The Lymphoma Research Specialists ecosystem gathers complementary expertise covering all research aspects, from basic research and non-clinical research to clinical research.
- Basic and non-clinical research: improving knowledge about lymphomas and making major discoveries about this cancer
- Translational research: ensures the bidirectional transfer of information between basic and non-clinical research on the one hand, and clinical research on the other.
- Clinical research: essential evaluation of research avenues in studies on humans
Basic and non-clinical research
Basic and non-clinical research is a crucial phase in lymphoma research. It is a precious source of new knowledge that can open a path to the development of concrete applications for the benefit of the patients.
Within the Lymphoma Research Experts ecosystem, several academic teams joined together in the Carnot Institute CALYM conduct basic and non-clinical research projects. Their fields of expertise are varied, and especially concern:
- Tumour development mechanisms
- Tumour microenvironment
- Diagnostic, prognostic, theranostic biomarkers
Translational research is the bridge between basic and non-clinical research and clinical research. It aims to facilitate the transfer of new scientific knowledge into medical and technical progress.
Accelerating translational research is one of the aims shared by the member organisations of the Lymphoma Research Experts ecosystem. Tight cooperation between the various lymphoma research experts is necessary to transform scientific discoveries into innovating and concrete applications for the benefit of the patients.
Clinical research includes all studies conducted on humans. It is particularly important for the large-scale use of new treatments or new care modalities.
Conducting clinical trials on new therapeutic solutions is a key activity within the Lymphoma Research Experts ecosystem. The LYSA Cooperating Group and its LYSARC operational structure possess the expertise and the means necessary to conduct clinical trials, from the first tests on humans to the registration studies of a new treatment.
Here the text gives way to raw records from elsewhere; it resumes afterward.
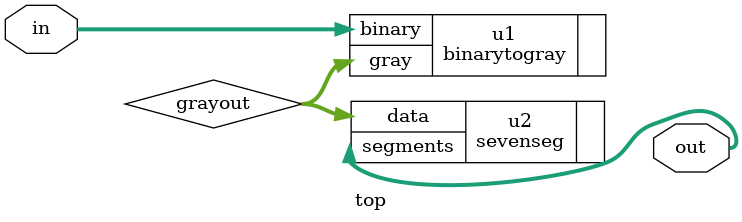
<source format=sv>
module top (input logic [3:0]in, output logic [6:0]out);
	logic [3:0] grayout;
	
	binarytogray u1(
		.binary(in),
		.gray(grayout)
	);
	
	sevenseg u2(
		.data(grayout),
		.segments(out)
	);
endmodule

</source>
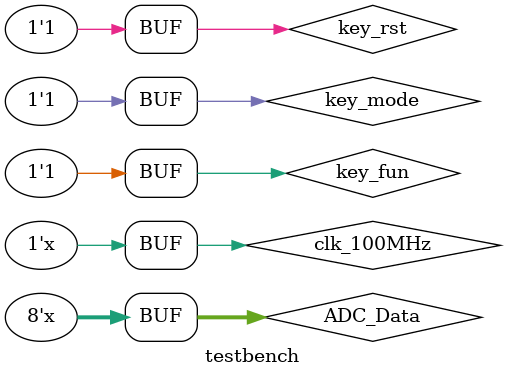
<source format=v>
`timescale 1ns / 1ps


module testbench();

reg clk_100MHz;
reg [7:0] ADC_Data;
wire clk_ADC;
wire ADC_En;
wire TMDS_Tx_Clk_N;
wire TMDS_Tx_Clk_P;
wire TMDS_Tx_Data_N;
wire TMDS_Tx_Data_P;

reg key_fun = 1;
reg key_mode = 1;
reg key_rst = 1;


virtual_oscilloscope test(
.clk_100MHz(clk_100MHz),
.ADC_Data(ADC_Data),
.key_fun(key_fun),
.key_mode(key_mode),
.key_rst(key_rst),

.clk_ADC(clk_ADC),
.ADC_En(ADC_En),
.TMDS_Tx_Clk_N(TMDS_Tx_Clk_N),
.TMDS_Tx_Clk_P(TMDS_Tx_Clk_P),
.TMDS_Tx_Data_N(TMDS_Tx_Data_N),
.TMDS_Tx_Data_P(TMDS_Tx_Data_P)
    );

initial begin
	clk_100MHz = 0;
	ADC_Data = 8'b0;
	ADC_Data = 0;
	#200
	key_mode = 0;
	#20
	key_mode = 1;//s1
	#200
	key_mode = 0;
	#20
	key_mode = 1;//s2
	#200
	key_mode = 0;
	#20
	key_mode = 1;//s0
	
end

always #5 clk_100MHz = ~clk_100MHz;
always #10 ADC_Data = ADC_Data + 5;


endmodule

</source>
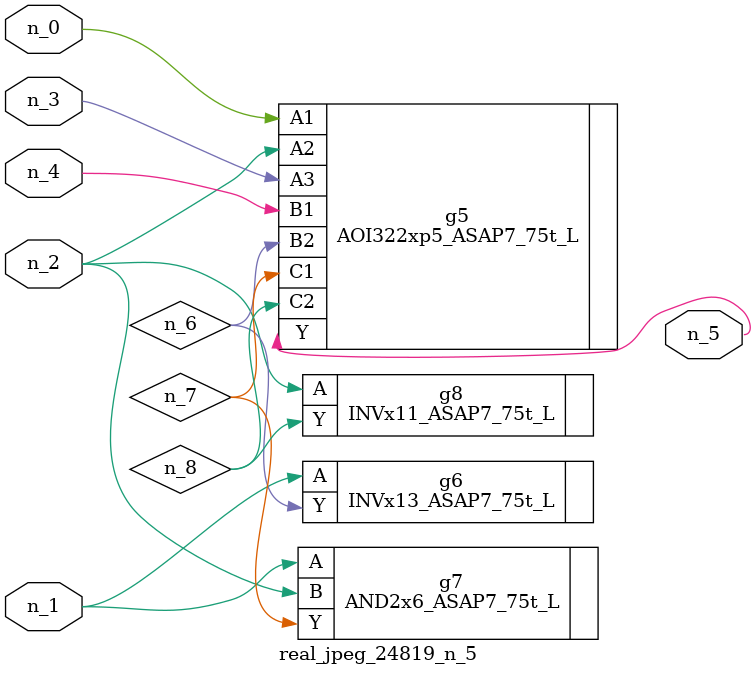
<source format=v>
module real_jpeg_24819_n_5 (n_4, n_0, n_1, n_2, n_3, n_5);

input n_4;
input n_0;
input n_1;
input n_2;
input n_3;

output n_5;

wire n_8;
wire n_6;
wire n_7;

AOI322xp5_ASAP7_75t_L g5 ( 
.A1(n_0),
.A2(n_2),
.A3(n_3),
.B1(n_4),
.B2(n_6),
.C1(n_7),
.C2(n_8),
.Y(n_5)
);

INVx13_ASAP7_75t_L g6 ( 
.A(n_1),
.Y(n_6)
);

AND2x6_ASAP7_75t_L g7 ( 
.A(n_1),
.B(n_2),
.Y(n_7)
);

INVx11_ASAP7_75t_L g8 ( 
.A(n_2),
.Y(n_8)
);


endmodule
</source>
- The so-called phase I or II trials aim to evaluate the effectiveness and toxicity of the new medicines, alone or in combination. They are important in order to determine whether a medicine has a chance to be truly useful or not, and to design so-called phase III clinical trials.
- The so-called phase III trials compare the benefit of the new medicine, associated with or replacing a classic or standard treatment. The trials are extremely important. For one thing, they define the most effective treatment strategies. For another, they make it possible for the health authorities to register new medicines, which can then be used in everyday practice to treat a disease.
At the end of the strategic trials mentioned above, the LYSA and LYSARC are also able to conduct complementary studies, that especially allow the long-term monitoring of patients to evaluate the stability of the initial therapeutic results and to identify potential late complications of the treatments under study.